NXP Semiconductors plans $1 bn investment in India

NXP Semiconductors CEO Kurt Sievers said the company will invest over $1 billion in India, doubling its research and development efforts.

NXP Semiconductors at a trade event
NXP Semiconductors at a trade event

“NXP is committed to double its R&D efforts here in the country in the next few years,” Kurt Sievers said at the Semicon India conference near New Delhi.

NXP Semiconductors is in talks with the automotive and other industries in India. NXP Semiconductors has four semiconductor design centers, with about 3,000 employees.

Globally, NXP had 33,857 full-time employees at the end of December, 2023 compared to 34,223 at December 31, 2022. More than 60 percent of NXP Semiconductors employees are in Asia.

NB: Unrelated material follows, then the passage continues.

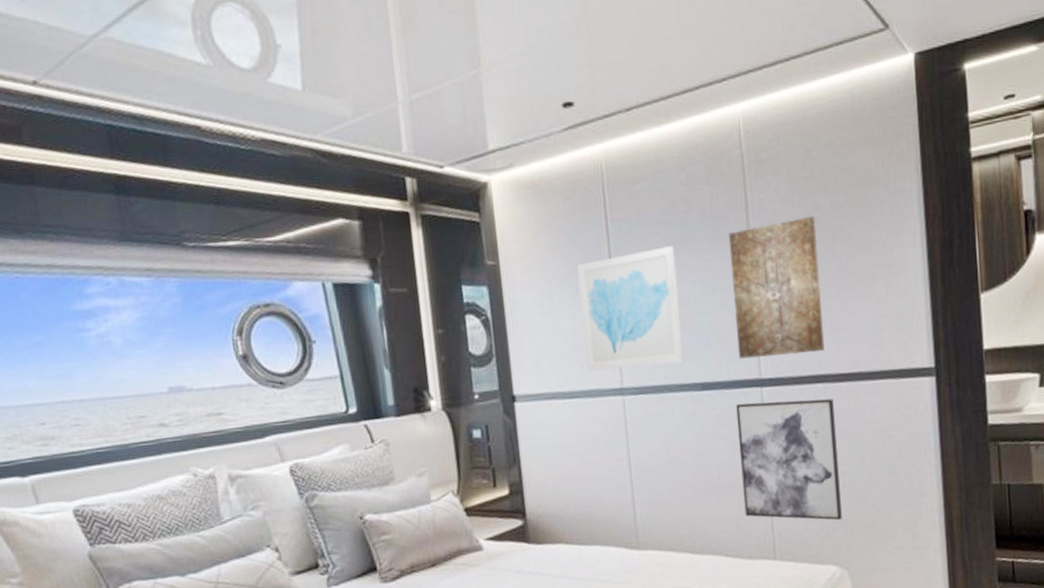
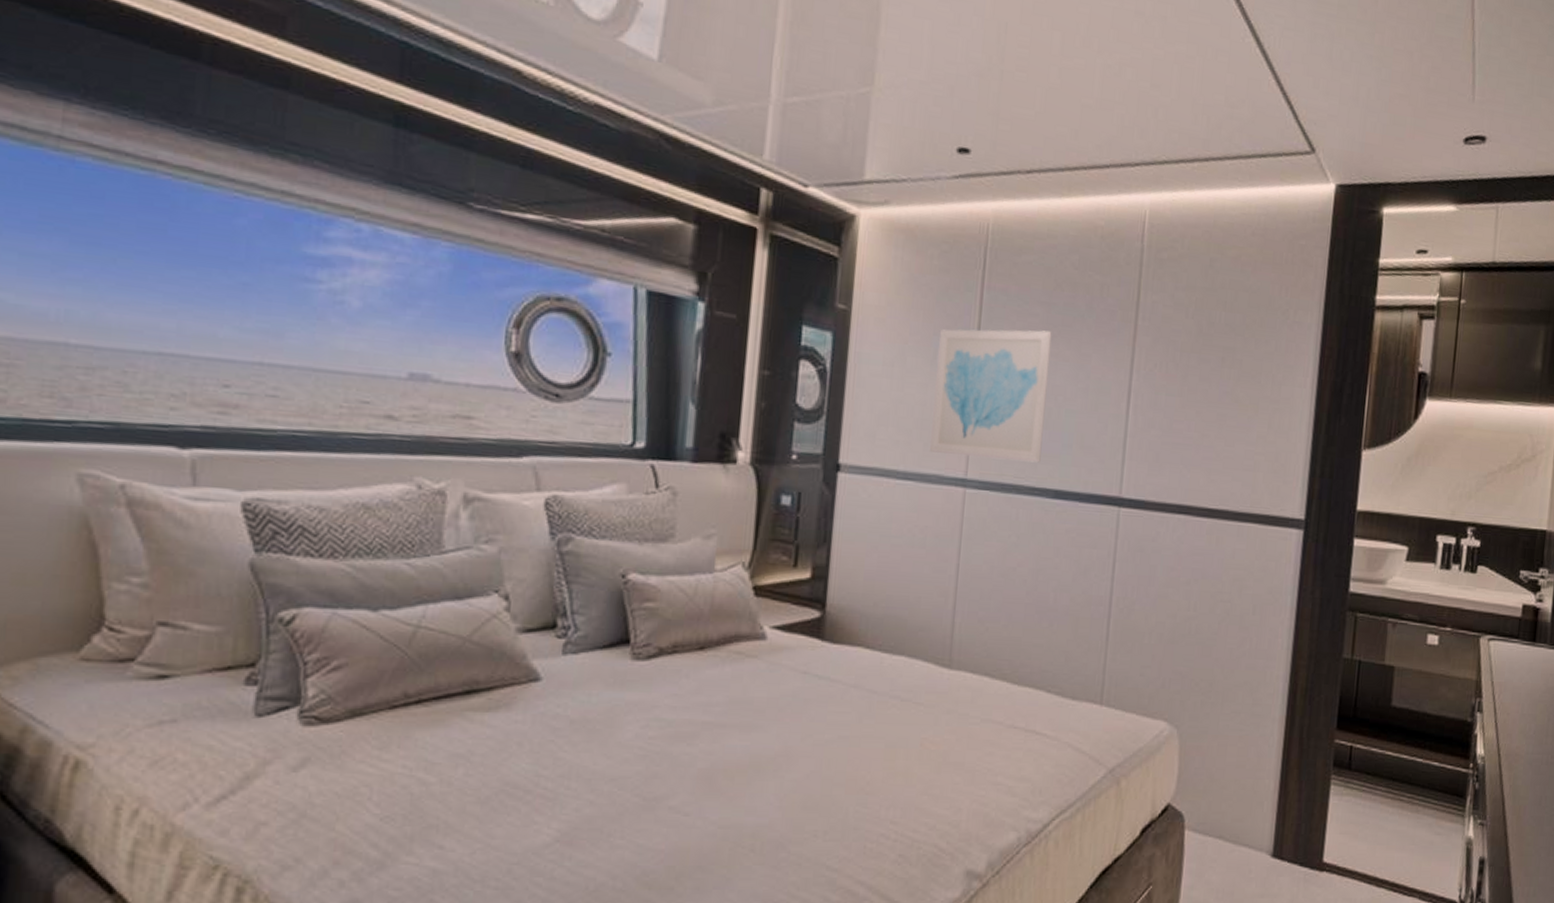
wall art: present [728,216,825,359] -> none [1101,329,1208,480]
wall art: present [736,398,842,521] -> none [1077,520,1194,671]

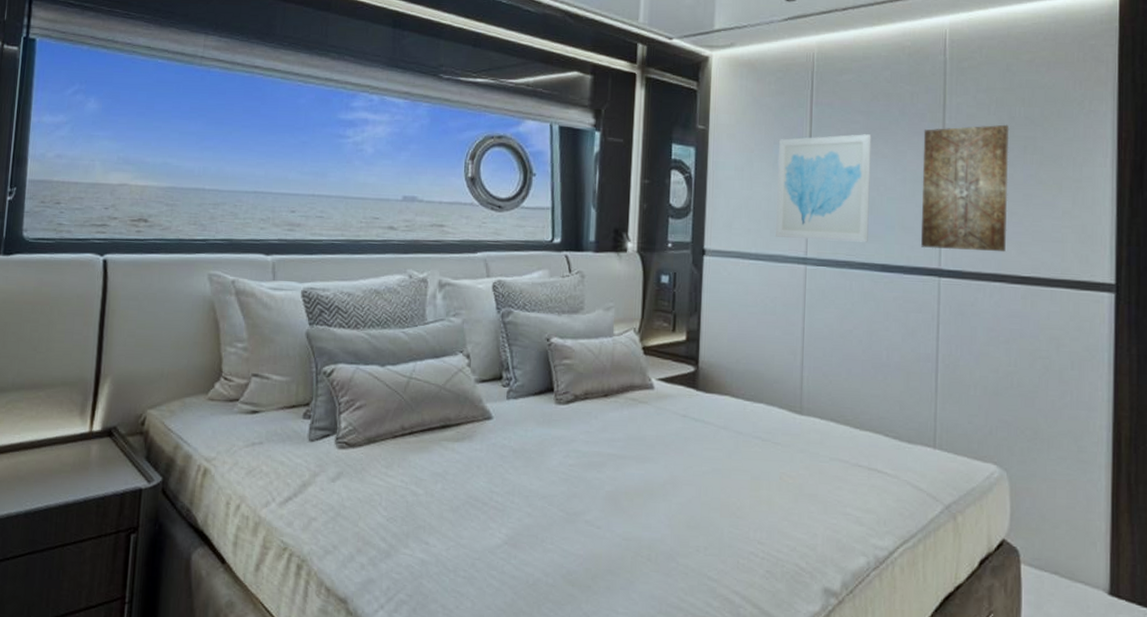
wall art: none [1101,329,1208,480] -> present [921,124,1010,252]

NXP had lowered its capital expenditure to $827 million in 2023 from $1,063 million in 2022. NXP said it expects to maintain similar levels of capital expenditures as a percentage of revenue in 2024, to support current and future manufacturing and production capacity needs.

NXP has increased its research and development expenditures to $1,815 million in 2023 from $1,696 million in 2022.

Revenue of NXP Semiconductors fell 5 percent to $3.13 billion with gross margin of 57.3 percent during the second quarter of 2024. NXP Semiconductors has generated second-quarter sales of $1,728 million from Automotive, $ 616 million from Industrial and IoT, $345 million from Mobile, $438 million from communication infrastructure.

India has allocated $10 billion incentive package to semiconductor companies to attract investment to India in its efforts to rival global chipmaking powerhouses like Taiwan. India expects its semiconductor market to be worth $63 billion by 2026, Reuters news report said.

Nvidia and AMD have established substantial research and design centers in the country.

“India’s contribution of about 20 percent of chip designing talent to the industry is growing and we are preparing an 85,000-strong semiconductor workforce of technicians, engineers and R&D experts,” Indian Prime Minister Narendra Modi said at the event.

In February, India gave the approval to construct three semiconductor plants worth 1.26 trillion rupees ($15 billion) to firms including Tata Group and CG Power.

Micron CEO Sanjay Mehrotra said last year that the U.S. memory chip maker’s $2.7 billion testing and packaging unit in Gujarat would help create about 5,000 jobs in the state.

Chipmaking equipment vendor Applied Materials said in June last year that it would invest $400 million over four years in a new engineering center in India.